◆ Actions to take
1. Based on the forum thread on forestry safety, decide whether each statement agrees with it. Answer yes or no for each, and quote the words that settle it.
(a) The thread gives 28 as the number of deaths in New Zealand forestry over the past five years.
(b) The poster imagineero says the trees in New Zealand are more hazardous than those elsewhere in the world.
(c) The poster imagineero reports having worked in a crew that was entirely drug-free.
2. Reproduce the forum thread on forestry safety word for word, between "Interesting watching from" and "a few trees.", inclusive.

◆ Selected text

□ □ □

# Welcome to New Zealand?s most dangerous workplace



## sika (Jul 3, 2013)

*Welcome to New Zealand’s most dangerous workplace*

Interesting watching from NZ on TV last night.

Calls intensify for forestry inquiry - Story - 3rd Degree - TV Shows - 3 News

There have been 28 deaths in the past five years in NZ forestry.

I've been right thru this bit of bush both before/during and after felling. Looks like hard mahi to me. Now I know why they spray painted "look up" on a few trees.


----------



## imagineero (Jul 4, 2013)

That kind of story just seems so knee jerk to me. People who've never worked in the industry have no place to be making judgments on safety. This industry isn't for everyone, and if you can't bring your 'A' game to work, every single day, or if you've just not got the right kind of head for doing it, then go work in another industry. This isn't like mining in south america; workers in our countries aren't force fed drugs, denied education and basic resources, made to work with zero safety equipment etc... By and large we've got a good thing. We have great equipment, excellent safety gear, fantastic training and education available. If it's not for you, then go work somewhere else. Don't make it harder for the types of men who prefer to have more freedom and are willing to accept the consequences of our actions.

And yeah, I've worked in forestry in new zealand. The ground is generally steep, but the trees are no more hazardous than anywhere else in the world. I'm not shy to say it; the NZ forest industry has a bad drug problem. Use of hard drugs is the norm, not the exception. I worked on a few crews and never worked in a crew that was 100% clean. It's so blatant that even in this report they go ahead and say "yeah the guy was in rehab, had failed his drug test, they shouldn't have let him work, it wasn't his fault". 

Shaun


----------



## sika (Jul 5, 2013)

You have a point. I have heard this about the forestry industry here. Hard to concentrate if your half baked from the previous night.


----------

□ □ □

◆ Data for analysis
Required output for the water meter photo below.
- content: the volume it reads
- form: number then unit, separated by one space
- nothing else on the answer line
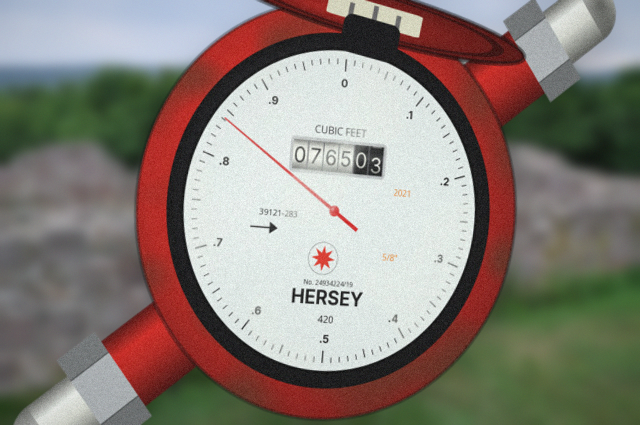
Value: 76502.84 ft³
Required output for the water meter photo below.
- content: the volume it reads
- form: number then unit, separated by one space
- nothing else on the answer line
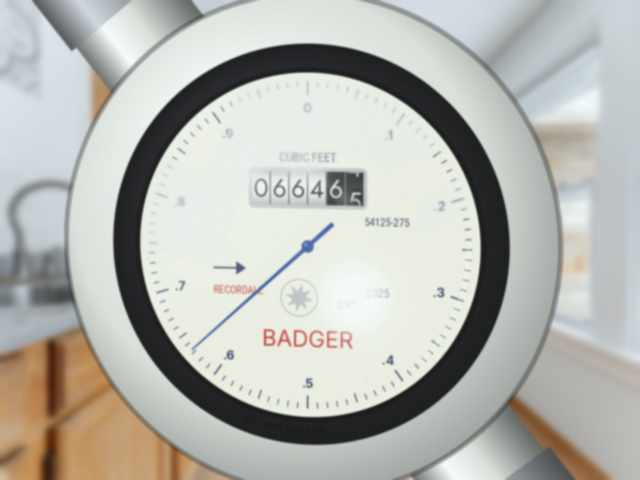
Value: 66464.63 ft³
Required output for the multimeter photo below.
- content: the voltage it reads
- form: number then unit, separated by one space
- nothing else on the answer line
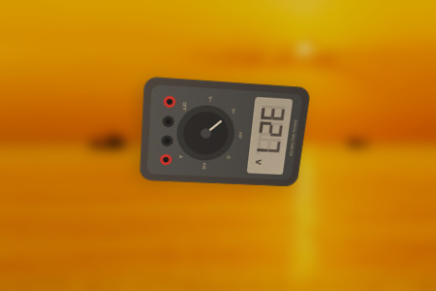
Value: 327 V
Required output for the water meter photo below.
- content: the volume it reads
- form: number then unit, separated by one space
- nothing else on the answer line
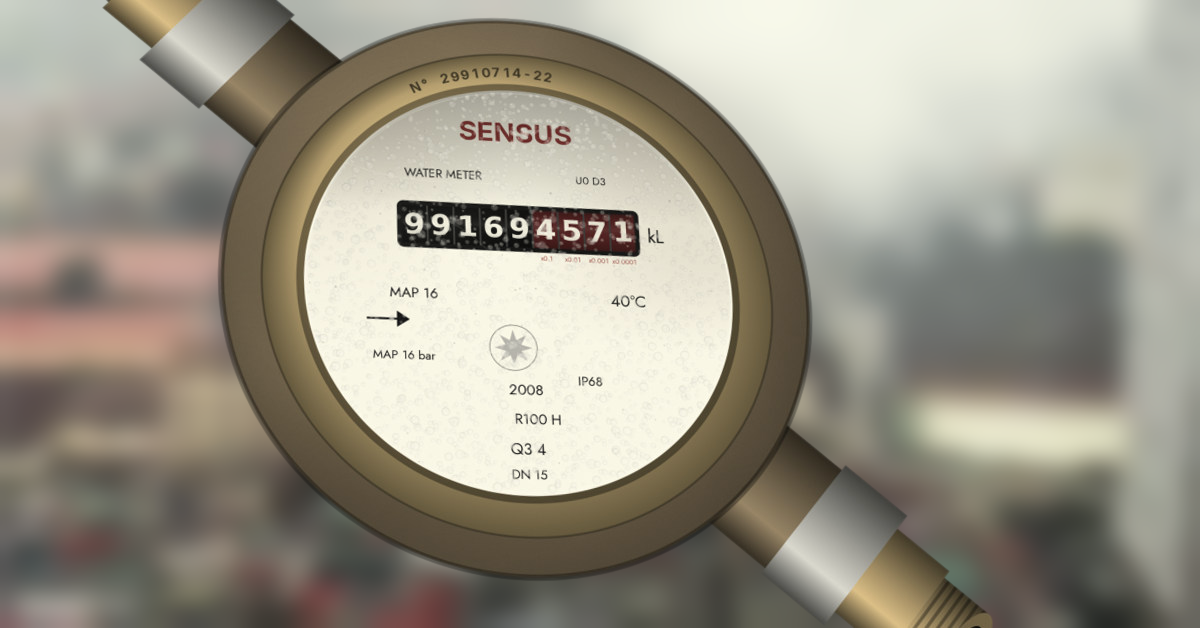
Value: 99169.4571 kL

□ □ □

◆ Results of the exercise
1.
(a) Yes: "There have been 28 deaths in the past five years in NZ forestry."
(b) No: "the trees are no more hazardous than anywhere else in the world."
(c) No: "I worked on a few crews and never worked in a crew that was 100% clean."

2.
Interesting watching from NZ on TV last night.

Calls intensify for forestry inquiry - Story - 3rd Degree - TV Shows - 3 News

There have been 28 deaths in the past five years in NZ forestry.

I've been right thru this bit of bush both before/during and after felling. Looks like hard mahi to me. Now I know why they spray painted "look up" on a few trees.